Her gün yaşanan çatışmalara ve şehit haberlerine, Devlet Mahallesi’nde yaşanan son saldırı ve yeni şehitler eklenmişken bunların ‘sadece bir mesaj’ olduğunu düşünmek yerine adı konmamış bir savaş olduğunu söylenebilir. Çözüm ve barış isteyen, birlikte yaşamak isteyen Kürtleri son iki yılda aralıksız “Türkiye IŞİD’i destekliyor” ve “Erdoğan Kürtlere savaş açtı” propagandasıyla, tıpkı yıllar önce Siyonistlerin Yahudileri göçe ikna ettiği gibi ikna etmeye çalışan PKK, ABD’yle beraber PYD, PKK, YPG, TAK, HPG ve benzeri üç harfli kelime oyunlarıyla kafa bulandırma oyunu oynarken Suriye’de köylerini elinden aldığı, etnik temizlik yaptığı alanlardaki sivil, muhalif Kürt, Türkmen, Arap herkesi “IŞİD” ya da en kötü “Nusra” militanı diye etiketleyerek harikulade bir çalışma yürütüyor. Propaganda mekanizması ise, sınırın bu tarafında “Savaşa hayır” derken Türkiye’nin ölen ve mülteci durumuna düşen insanlar konusunda elini kolunu bağlayıp, sınırın öte tarafında “Yürüyün aslanlarım, acımayın” şeklinde bir savaş çığırtkanına dönüşüveriyor.

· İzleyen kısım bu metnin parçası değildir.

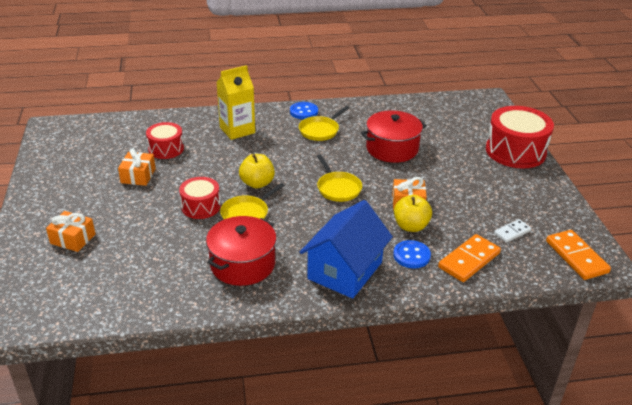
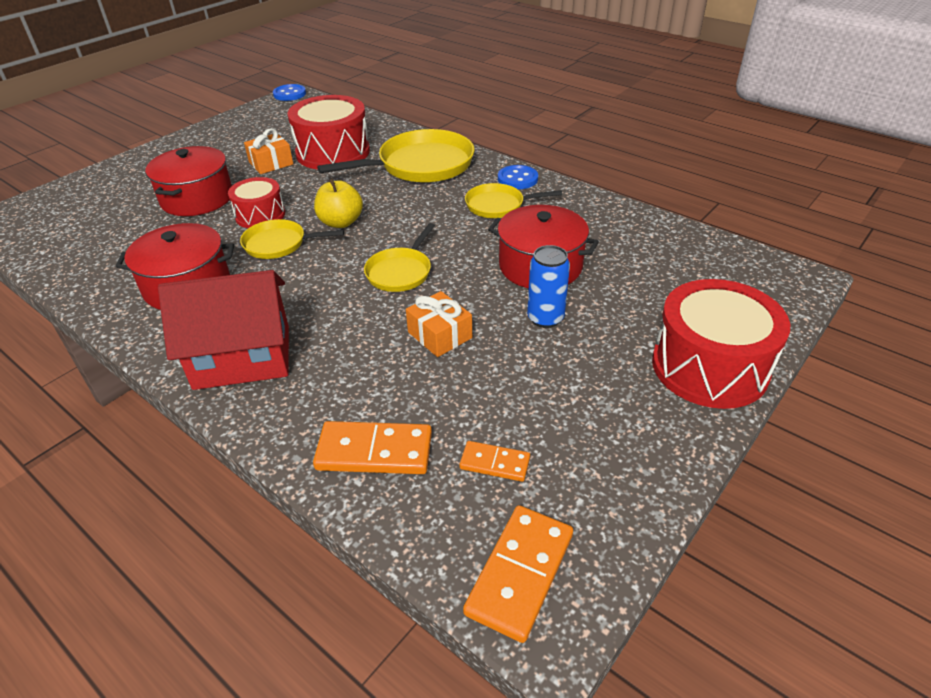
camera: 50 degrees right, 5 degrees up
(73, 239) = (139, 187): orange gift -> none
(135, 221) = (197, 198): none -> red pot
(166, 149) = (333, 152): red drum -> red drum, size x1.72
(237, 130) = (420, 165): yellow carton -> yellow pan
(345, 270) = (242, 357): blue house -> red house
(411, 226) = (391, 362): yellow apple -> none
(411, 255) = (328, 394): blue button -> blue button (289, 94)
(434, 169) = (545, 318): none -> blue can
(512, 232) = (495, 463): white domino -> orange domino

Orta Doğu’nun yeni Siyonistleri bunu yaparken, Türkiye’nin aydın müsveddeleriyse zamanın Jön Türkleri gibi Abdulhamid Han’a yaptıkları gibi Erdoğan’a yapmadıklarını bırakmıyor, en aklı başında olanları ise, hükümete İsrail’i tanıyan 1949 iktidarının yaptığını yapması gerektiğini söyleyip, korkaklığı akıllı dış politika diye dayatıyor.